The subgroup RECORDS BY EDITORIAL ERA is organized in series reflecting the tenures of each of the chief MED editors. The series are: Moore-Knott Era, 1930-1945, Kurath Era, 1945-1961, Kuhn Era, 1961-1983, and Lewis Era, 1982-2001 (and later). Each of the series includes subseries relating to content: correspondence, administration and history, editorial matters. Additional subseries pertain to specific matters under particular editors such as the reading program, bibliography, production matters, and non-MED matters.
Effort was made to retain the arrangement and the order of the original materials insofar as that was possible, but inevitably for the sake of consistency from one editorial era to another we had to adapt the arrangement to the emphases in each era. Correspondence, alphabetically arranged, always appears as the first category for all eras. This includes the chief editor's MED and professional, scholarly, and academic correspondence (including intra-university correspondence), both to and from him, with notes on the main correspondents, the subjects of the letters, and who else besides the chief editor was involved in answering letters. Each correspondent's letters are arranged chronologically, from earliest to latest. The only exception to this arrangement is in the Moore and Knott correspondence, where some letters were pasted together for filing in reverse chronological order, as was the custom in the 1930s and 1940s, and these have been kept as they were originally, with the latest on top.

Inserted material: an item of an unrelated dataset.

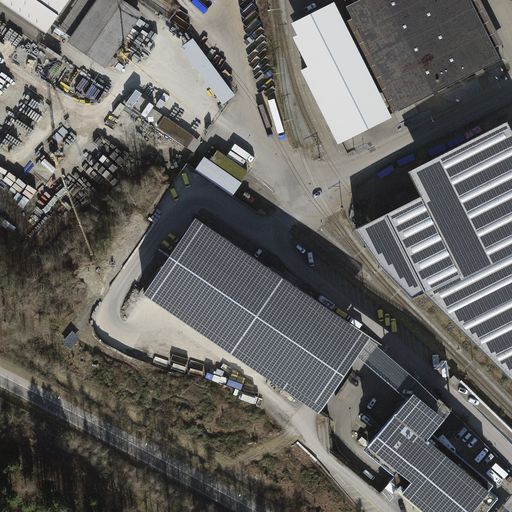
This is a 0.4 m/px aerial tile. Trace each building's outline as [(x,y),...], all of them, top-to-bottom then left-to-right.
[(0,0),(0,1),(46,33),(68,0),(0,0)] [(81,0),(61,30),(72,38),(98,0),(81,0)] [(98,0),(72,38),(107,62),(138,18),(112,0),(98,0)] [(407,86),(416,102),(501,60),(470,0),(360,0),(354,3),(346,7),(390,94),(407,86)] [(381,119),(391,115),(335,4),(326,9),(377,109),(381,119)] [(390,94),(346,7),(341,10),(393,114),(399,111),(390,94)] [(377,109),(326,9),(298,24),(317,63),(302,71),(338,141),(354,133),(349,123),(377,109)] [(180,47),(223,104),(235,95),(193,38),(180,47)] [(407,86),(390,94),(399,111),(416,102),(407,86)] [(157,127),(164,117),(153,109),(146,119),(157,127)] [(349,123),(354,133),(381,119),(377,109),(349,123)] [(187,147),(194,137),(165,117),(158,127),(187,147)] [(511,129),(508,121),(432,159),(484,262),(438,285),(425,291),(511,376),(511,129)] [(213,147),(204,159),(239,183),(248,171),(213,147)] [(239,183),(204,159),(197,170),(232,194),(239,183)] [(484,262),(432,159),(408,171),(421,196),(355,228),(380,264),(412,298),(425,291),(484,262)] [(356,326),(195,217),(144,293),(305,402),(356,326)] [(370,336),(356,326),(305,402),(318,411),(370,336)] [(454,375),(450,379),(455,384),(459,380),(454,375)] [(421,381),(408,397),(440,423),(451,410),(421,381)] [(427,511),(485,511),(498,498),(488,490),(427,438),(432,432),(440,423),(408,397),(369,443),(400,469),(390,481),(427,511)] [(493,484),(432,432),(427,438),(488,490),(493,484)] [(427,511),(390,481),(382,491),(407,511),(427,511)]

The correspondence is always followed by administrative records and historical files, alphabetically arranged, which contain information on budget requests and staff salaries by year, the minutes of the various committees either overseeing or participating in the work of the MED (chiefly the Committee on Dictionaries from 1930 to 1977, the MED Council and various internal committees thereafter), reports (both annual and miscellaneous), external financial support and grant applications, hiring of editors, ordering of books for the MED library, equipment inventories, statements of account, and the like.
Then follow files and records on editorial matters, also alphabetically arranged: these include such topics as bibliography, dialects, editing progress, editors' guides and style books, papers and articles on various subjects pertaining to the MED, and reviews after publishing began.
Following these fixed categories appear, where appropriate according to the principal activities of each era, some separate categories: for example, for the reading program (which was an especially important activity in Moore's era, to a lesser extent in Knott's), for the bibliography (which was in the process of being established in Kurath's era), and for production matters (which were particularly extensive in the changeover from typewriters to computers in Lewis's era).
Finally, for all but one of the editorial eras, there is a category called non- MED materials, which contains files on the EMED (these are particularly extensive during the Moore and Knott eras), correspondence other than that pertaining to the MED if it is extensive, research and editorial matters not directly related to work on the MED, and occasional files on graduate and undergraduate class matters and civic affairs.